We believe that dashboards are limiting the potential of what businesses achieve with data and analytics.
The idea of a dashboard always sounds and looks appealing, and of course they capture managements attention, so we run headlong into building them without asking if there is a better way to achieve the business outcome.
Once deployed however, dashboards rarely have genuine impact on the business or lead to any real behaviour change. The dashboards we see in the wild are infrequently consumed and only by a small group of managers who are thinking strategically and not operationally. If these executives even still login, it will be very rarely that they make any changes or decisions off the back of them.
Rather than investing days into building yet-another-dashboard, data teams could spend their time on higher impact activities such as using data to automate processes, to optimise or personalise the user experience, or to inform employees of their next best action. These would all likely to more lead to increased revenue and customer satisfaction than yet another high level dashboard.

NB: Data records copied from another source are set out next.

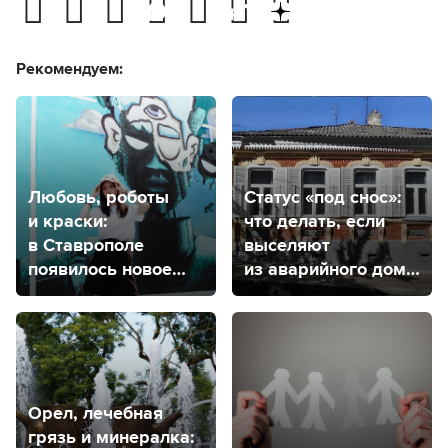
Рекомендуем:
Любовь, роботы
Статус «под снос»:
и краски:
что делать, если
в Ставрополе
выселяют
появилось новое
из аварийного дома
место притяжения
и куда обратиться
в Ставрополе,
чтобы дом признали
аварийным?
Орел, лечебная
грязь и минералка: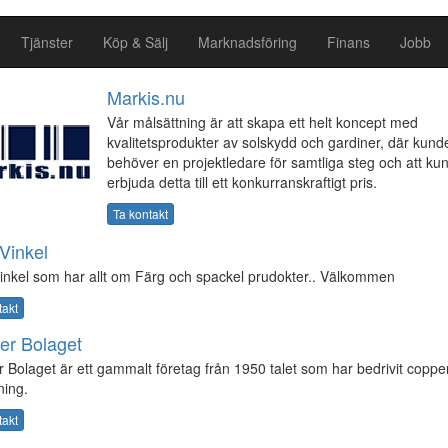
Tjänster
Köp & Sälj
Marknadsföring
Finans
Jobb
Markis.nu
Vår målsättning är att skapa ett helt koncept med
kvalitetsprodukter av solskydd och gardiner, där kund
behöver en projektledare för samtliga steg och att ku
erbjuda detta till ett konkurranskraftigt pris.
Ta kontakt
Vinkel
inkel som har allt om Färg och spackel prudokter.. Välkommen
takt
er Bolaget
 Bolaget är ett gammalt företag från 1950 talet som har bedrivit coppe
kning.
takt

Rather than jumping straight into a dashboard as your output, consider the following:
- How can we use our data to actually improve our customer and employee experience instead of giving another dashboard to executives?
- How can we automate the actioning of insights analytics so humans are removed from the chain of needing to review and react to data through dashboards and reports?
- Rather than high level dashboards, are we better to build operational business intelligence which can be used by team members on the ground to make the best decisions, before KPIs are even impacted?
- Is a dashboard the best way to disseminate the analytics, or should we disseminate insights to our users?
Self service dashboards of course have their place, but they appear to be something that the data and analytics world aspires to rather than being vanilla table-stakes and one piece of the overall puzzle. To build a truly responsive, real time and intelligent organisation we really need to move beyond this.